[Text block]

Mexico’s Supreme Court of Justice sets precedent on the human right to water and sanitation in Reynoso case


Mexico, Federal District, December 5,

• For the first time the Court establishes that the human
right to water is violated if a person receives less than 100 liters a day
• The Court finds
for the right to sanitation and defines the right according to international
human rights law

OnWednesday, November 26, the Supreme Court of Justice of Mexico issued its
judgment in the Lidia Velazquez Reynoso case (Case No. 49/2014), determining
that the constitutional and international obligations for the human right to
water requires that each person receive “sufficient” water: 50-100 liters per
person per day. The decision followed international standards set by the World
Health Organization, the United Nations, and best practices. The Court also
found that each person has a right to sanitation.

In the decision the Court considered the serious
grounds presented by a team of pro bono lawyers coordinated by the Habitat
International Coalition, Latin America Office (HIC-AL), and the amicus curiae
of the Office of the UN High Commissioner for Human Rights in Mexico. The
Reynoso case is a series of decisions before the Court presenting the question
of whether a lower court’s decision on the fulfillment of the human right to
water and sanitation obligations was correct. The Fourth District Court, a
federal district court from the state of Morelos, held on January 6th 2014 that
the municipality had fulfilled the first ruling on human right to water and
sanitation in 2012 (revision 381/2011) .

In the ruling of April 2012, the Second Collegiate
Tribunal of the 18th Circuit determined that the human right to water and
sanitation acknowledged in the 4th article of the Constitution of Mexico is
violated by the absence of water mains, water facilities and sanitation in the
community of Ampliacion Tres de Mayo, Alpuyeca (Xochitepec, Morelos). The
Second Collegiate Tribunal of the 18th Circuit with the authority to enforce
the decision, ordered the constitutional protection be fulfilled and required
the responsible authorities to comply with the right to access drinking water
and sanitation of the complainant, Miss Lidia Velazquez Reynoso. As a result,
the Drinking Water Supply utility of the municipality then installed a poor
quality service line (with characteristics of that of a single, over ground
small volume plastic hose). The utility delivers the “vital liquid,” in a
limited way, only once per week at an undetermined time, and for only three
hours in a variable flow. This practice occurs in various parts of the country
and other parts of the state of Morelos. Notwithstanding these facts, the
Fourth District Court of the State of Morelos determined that the human right
to water of Miss Velazquez Reynoso was fulfilled with this insufficient level
of service. However, the Court’s decision in January 2014 failed to establish a
legal minimum standard for the human right to water to implement this right as
established in the Constitution and in the international human rights law. The
Constitution and international law requires that drinking water be “sufficient,
salubrious, and affordable.” The January 2014 decision also made the mistake of
confusing the right to sanitation and the quality of water as being the same.

[/Text block]
[Material provided]

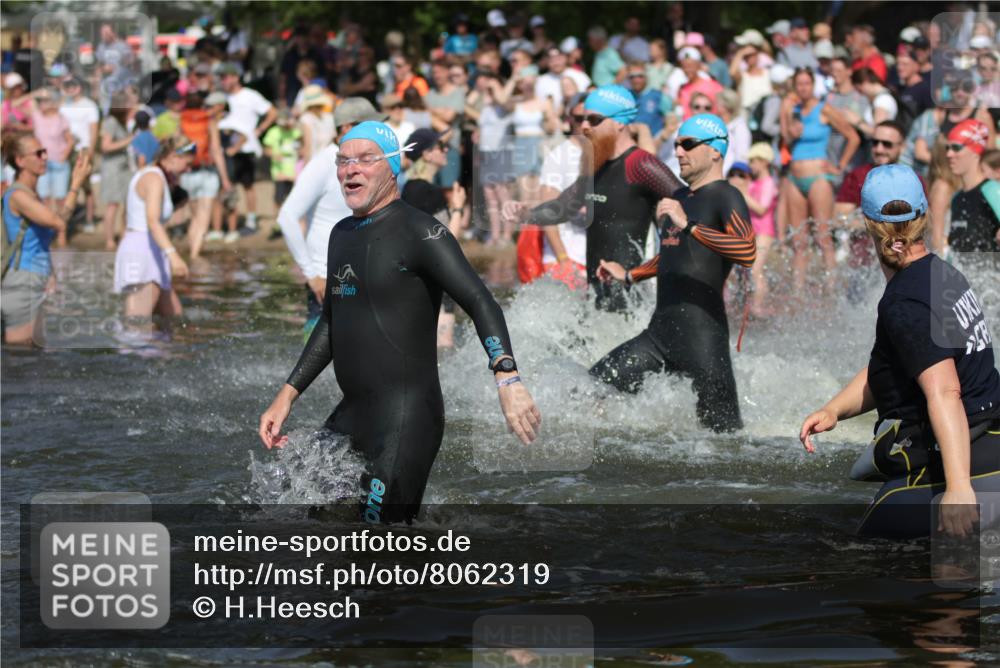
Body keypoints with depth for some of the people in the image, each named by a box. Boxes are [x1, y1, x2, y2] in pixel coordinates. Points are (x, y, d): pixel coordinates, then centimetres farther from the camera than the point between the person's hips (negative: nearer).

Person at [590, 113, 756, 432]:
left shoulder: (725, 197, -6)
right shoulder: (678, 198, 20)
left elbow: (747, 252, -26)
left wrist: (688, 225, -29)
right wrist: (630, 274, 32)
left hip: (702, 336, -8)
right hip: (659, 332, 8)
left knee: (724, 433, -6)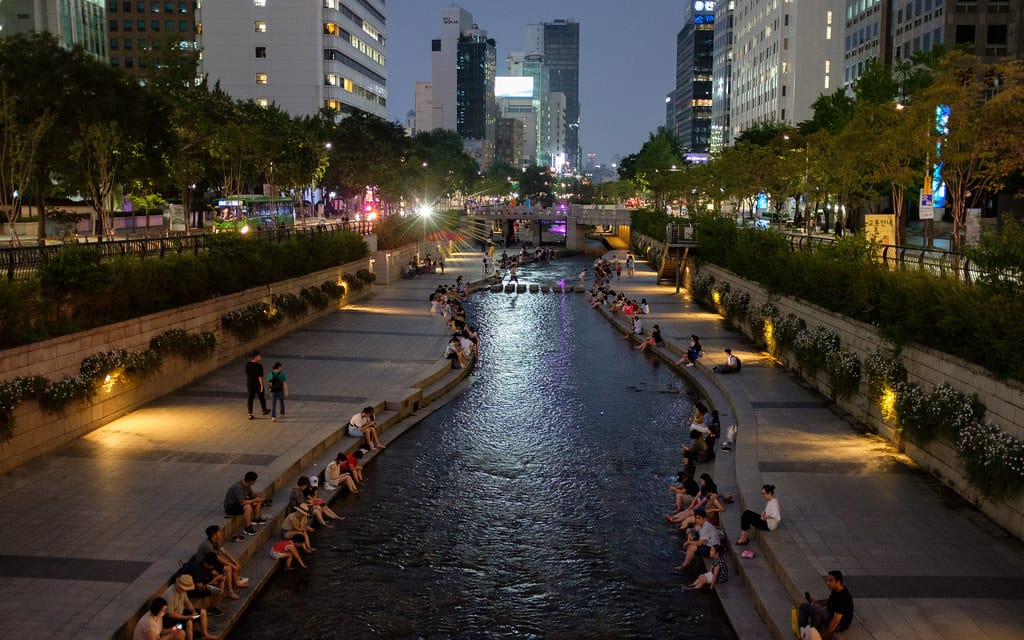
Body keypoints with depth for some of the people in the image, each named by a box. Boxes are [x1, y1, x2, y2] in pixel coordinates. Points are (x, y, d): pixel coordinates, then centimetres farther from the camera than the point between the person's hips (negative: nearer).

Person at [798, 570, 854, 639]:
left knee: (814, 608, -32)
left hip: (839, 624, -10)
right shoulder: (835, 590, -1)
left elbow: (835, 622, -30)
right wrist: (814, 601, 7)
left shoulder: (843, 597, -29)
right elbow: (830, 602, 22)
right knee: (804, 606, 2)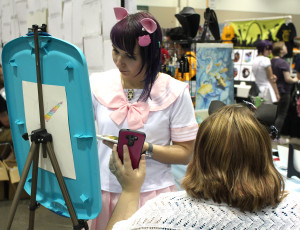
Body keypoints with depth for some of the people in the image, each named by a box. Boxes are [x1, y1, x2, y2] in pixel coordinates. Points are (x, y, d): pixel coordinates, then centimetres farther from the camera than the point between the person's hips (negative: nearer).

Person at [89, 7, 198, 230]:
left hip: (153, 194, -2)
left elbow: (186, 153, -5)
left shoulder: (174, 92, -7)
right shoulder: (98, 84, 0)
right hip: (104, 193, 2)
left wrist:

[/Material provided]

Pick up the article on Mexico's Supreme Court ruling in the Reynoso water case after its final sentence and carry it forward.

Following January 2014 Fourth District Court’s decision, Miss Velazquez Reynoso
filed her case on January 16th, 2014, contesting the decision’s lack of
conformity with constitutional and international law.
Lawyers for Miss Velasquez Reynoso argued that a
Court charged with protecting human rights cannot find that the human right to
water is “being complied with” when a family of four receives water
approximately three hours a week, since that level of service does not provide
the family with even 750 liters in total. The Court found that the town of
Xochitepec, the municipality, holds a grant of the right of exploitation of
subterranean waters with an annual volume of 505,402 cubic meters, and,
according to the Statistic, Geographic and Computer Science Institute (INEGI),
the town has a population of 8,330 habitants, where each inhabitant should be
able to count upon 166 liters of water per day. Miss Velazquez Reynoso’s
situation does not meet the demands of water being sufficient and available as
established respectively by the Constitution and international law as defined
in General Comment No. 15, adopted by the Committee on Economic, Social and
Cultural Rights of the United Nations. Miss Velazquez Reynoso’s water service
does not conform to the international standards for drinking water of the World
Health Organization, which considers the minimum sufficient amount of drinking
water as 50 to 100 liters of water per person per day.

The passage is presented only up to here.